Os liberais e a crise climática

Quando se quer falar de monopólios energéticos, da falta de recursos para fazer a transição climática e garantir trabalho digno, da impossibilidade de crescer indefinidamente sobre recursos finitos, quando se quer tocar onde doí - aí a direita não toca. E esse é o programa da Esquerda.

Dia 30 de Janeiro de 2022 começou um novo ciclo político em Portugal. A maioria absoluta expressa do Partido Socialista em conjunto com a fragilização dos Partidos da Esquerda e a reconfiguração da direita vêm demonstrar a diferença dos próximos quatro anos que se seguem.

Um dos partidos que tem dado graças à sua popularidade, especialmente junto dos jovens tem sido a Iniciativa Liberal, garantindo 8 deputados na Assembleia da República. Este partido apresenta medidas para a questão climática como deduzir, em sede de Imposto Municipal sobre Imóveis (IMI), os custos associados à implementação de medidas de eficiência energética nos edifícios e introduzir um plano de ação nacional para corrigir e otimizar a recolha de resíduos elétricos e eletrónicos, defendendo que ainda que é preciso acelerar a mobilidade elétrica. No entanto, Cotrim deixou claro nos debates para as legislativas de 2022 que a questão é perfeitamente secundária porque “A transição climática é cara e os processos de descarbonização são caros, são precisos recursos”. Além disso, acusa o alarmismo da Esquerda em mobilizar a questão da crise climática como fundamental para a política que responda aos desafios do século XXI, contribuindo para “uma campanha despudorada contra a economia de mercado”.

Talvez Cotrim tenha razão ao assumir que há um paradoxo fundamental entre as ideias de liberalismo e liberdade de mercado e a garantia de recursos para a vida da Humanidade e do nosso planeta. A lógica da direita é que, para resolver qualquer problema social, é preciso enriquecer o país - não reconhece nesse enriquecimento e nessa lógica extrativista a razão da destruição dos nossos ecossistemas e das comunidades. As pessoas na linha-da-frente sabem as consequências reais das políticas de mercado e do capitalismo que fala a língua floreada do liberalismo.

Talvez também considere a ONU uma organização de esquerda. Porque deste organismo têm saído relatórios verdadeiramente alarmistas, como o sexto relatório do IPCC que refere que se não efetivarmos mudanças estruturais na economia não será possível responder à crise climática. O consenso científico sobre o tema é aprofundado e tem já tinha sido estudado por vários cientistas, sendo o documento que o determinou de forma mais concisa sido o definido por Naomi Orestes em 2009 no documento “The Scientific Consensus on Climate Change”. O resultado foi chocante: 97 % das lideranças científicas internacionais estabelecem um cenário de caos climático, caso não sejam tomadas medidas urgentes para inversão deste processo. Nas palavras de Greta Thunberg na “Climate Action Summit” em 2019, "For more than 30 years, the science has been crystal clear. How dare you continue to look away and come here saying that you're doing enough, when the politics and solutions needed are still nowhere in sight.”
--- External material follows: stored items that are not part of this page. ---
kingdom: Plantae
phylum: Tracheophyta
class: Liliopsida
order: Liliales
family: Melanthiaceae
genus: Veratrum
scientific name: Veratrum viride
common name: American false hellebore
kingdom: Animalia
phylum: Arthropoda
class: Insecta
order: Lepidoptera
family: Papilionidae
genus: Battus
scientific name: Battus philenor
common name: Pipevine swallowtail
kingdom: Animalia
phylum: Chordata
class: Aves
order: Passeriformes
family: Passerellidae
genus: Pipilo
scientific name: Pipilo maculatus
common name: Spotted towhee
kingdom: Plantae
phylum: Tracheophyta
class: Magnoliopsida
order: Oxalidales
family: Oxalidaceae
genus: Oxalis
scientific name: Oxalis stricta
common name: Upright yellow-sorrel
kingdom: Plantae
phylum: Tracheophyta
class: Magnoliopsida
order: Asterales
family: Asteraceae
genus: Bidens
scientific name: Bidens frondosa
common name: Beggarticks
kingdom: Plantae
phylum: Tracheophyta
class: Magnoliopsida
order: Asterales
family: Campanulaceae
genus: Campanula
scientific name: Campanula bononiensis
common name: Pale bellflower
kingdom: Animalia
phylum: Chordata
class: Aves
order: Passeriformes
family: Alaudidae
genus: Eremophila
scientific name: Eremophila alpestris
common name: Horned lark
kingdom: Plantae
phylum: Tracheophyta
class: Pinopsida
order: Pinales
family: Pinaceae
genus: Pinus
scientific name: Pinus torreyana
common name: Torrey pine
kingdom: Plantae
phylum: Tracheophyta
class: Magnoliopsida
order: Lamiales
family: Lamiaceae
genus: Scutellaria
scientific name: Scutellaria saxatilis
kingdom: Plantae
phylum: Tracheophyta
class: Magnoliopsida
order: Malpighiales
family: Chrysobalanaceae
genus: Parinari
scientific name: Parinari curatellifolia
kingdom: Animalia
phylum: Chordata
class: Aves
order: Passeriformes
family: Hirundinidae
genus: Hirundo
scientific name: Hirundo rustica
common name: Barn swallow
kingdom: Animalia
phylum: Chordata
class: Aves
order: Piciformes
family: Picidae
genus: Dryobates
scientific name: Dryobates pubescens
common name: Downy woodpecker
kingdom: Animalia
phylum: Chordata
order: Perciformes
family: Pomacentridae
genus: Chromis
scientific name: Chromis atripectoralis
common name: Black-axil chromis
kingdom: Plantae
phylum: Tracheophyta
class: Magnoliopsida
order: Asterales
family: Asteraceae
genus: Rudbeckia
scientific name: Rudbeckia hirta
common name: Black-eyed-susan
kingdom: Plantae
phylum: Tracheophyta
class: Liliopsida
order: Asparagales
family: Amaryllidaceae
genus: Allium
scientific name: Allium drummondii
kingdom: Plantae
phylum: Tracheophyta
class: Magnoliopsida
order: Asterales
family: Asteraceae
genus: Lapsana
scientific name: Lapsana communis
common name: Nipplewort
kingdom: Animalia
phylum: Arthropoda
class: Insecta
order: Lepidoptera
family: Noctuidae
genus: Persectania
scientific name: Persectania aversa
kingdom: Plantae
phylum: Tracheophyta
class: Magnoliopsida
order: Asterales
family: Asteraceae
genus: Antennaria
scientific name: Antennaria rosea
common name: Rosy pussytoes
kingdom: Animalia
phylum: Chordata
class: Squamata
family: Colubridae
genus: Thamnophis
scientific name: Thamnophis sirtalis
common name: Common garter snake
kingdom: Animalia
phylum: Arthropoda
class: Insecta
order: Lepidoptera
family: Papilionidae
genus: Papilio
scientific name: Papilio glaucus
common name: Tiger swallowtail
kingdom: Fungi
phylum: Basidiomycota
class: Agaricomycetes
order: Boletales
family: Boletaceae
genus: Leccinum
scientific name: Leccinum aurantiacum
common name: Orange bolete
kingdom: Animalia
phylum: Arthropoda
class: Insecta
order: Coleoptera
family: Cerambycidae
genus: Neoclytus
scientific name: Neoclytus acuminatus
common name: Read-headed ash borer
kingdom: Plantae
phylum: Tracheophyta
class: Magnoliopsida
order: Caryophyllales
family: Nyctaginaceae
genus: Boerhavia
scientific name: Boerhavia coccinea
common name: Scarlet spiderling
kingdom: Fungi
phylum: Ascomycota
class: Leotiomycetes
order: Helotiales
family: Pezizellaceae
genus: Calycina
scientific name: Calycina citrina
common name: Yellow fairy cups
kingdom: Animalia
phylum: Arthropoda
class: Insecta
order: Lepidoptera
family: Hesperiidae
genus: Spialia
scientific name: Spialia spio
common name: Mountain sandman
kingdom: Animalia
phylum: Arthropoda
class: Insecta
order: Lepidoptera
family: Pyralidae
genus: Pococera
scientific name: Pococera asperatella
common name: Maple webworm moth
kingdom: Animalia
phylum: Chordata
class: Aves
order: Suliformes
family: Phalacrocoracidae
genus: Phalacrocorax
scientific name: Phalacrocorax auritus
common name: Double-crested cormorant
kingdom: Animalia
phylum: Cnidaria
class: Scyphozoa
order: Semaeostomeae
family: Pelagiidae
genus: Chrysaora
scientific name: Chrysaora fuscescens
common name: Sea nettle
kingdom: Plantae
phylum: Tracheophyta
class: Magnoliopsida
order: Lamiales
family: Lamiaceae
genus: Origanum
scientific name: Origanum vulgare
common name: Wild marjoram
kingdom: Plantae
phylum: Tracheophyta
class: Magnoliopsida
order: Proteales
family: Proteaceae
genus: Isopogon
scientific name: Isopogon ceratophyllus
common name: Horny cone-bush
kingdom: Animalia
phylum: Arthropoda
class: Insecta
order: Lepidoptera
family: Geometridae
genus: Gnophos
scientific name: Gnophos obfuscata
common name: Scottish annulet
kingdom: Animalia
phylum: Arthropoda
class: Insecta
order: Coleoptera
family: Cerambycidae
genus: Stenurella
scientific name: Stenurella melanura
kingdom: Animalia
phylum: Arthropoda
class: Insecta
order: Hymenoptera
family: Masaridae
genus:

Talvez o líder da Iniciativa Liberal também tape os olhos à catástrofe ecológica que se desdobra neste mundo fora, obrigando a emigração forçada, pobreza, criando refugiados climáticos, pondo em causa comunidades como tem acontecido com a exploração de lítio em Portugal.

No plano da direita é absolutamente possível discutir os problemas do país e da economia sem dizer a palavra crise climática uma única vez. Ambiente, ainda se ouve uma ou duas vezes, mas talvez para celebrar as medidas propostas pelo PSD relativamente à regulação da utilização dos sacos de plástico. Quando se quer falar de monopólios energéticos, da falta de recursos para fazer a transição climática e garantir trabalho digno, da impossibilidade de crescer indefinidamente sobre recursos finitos, quando se quer tocar onde doí- aí a direita não toca. E esse é o programa da Esquerda.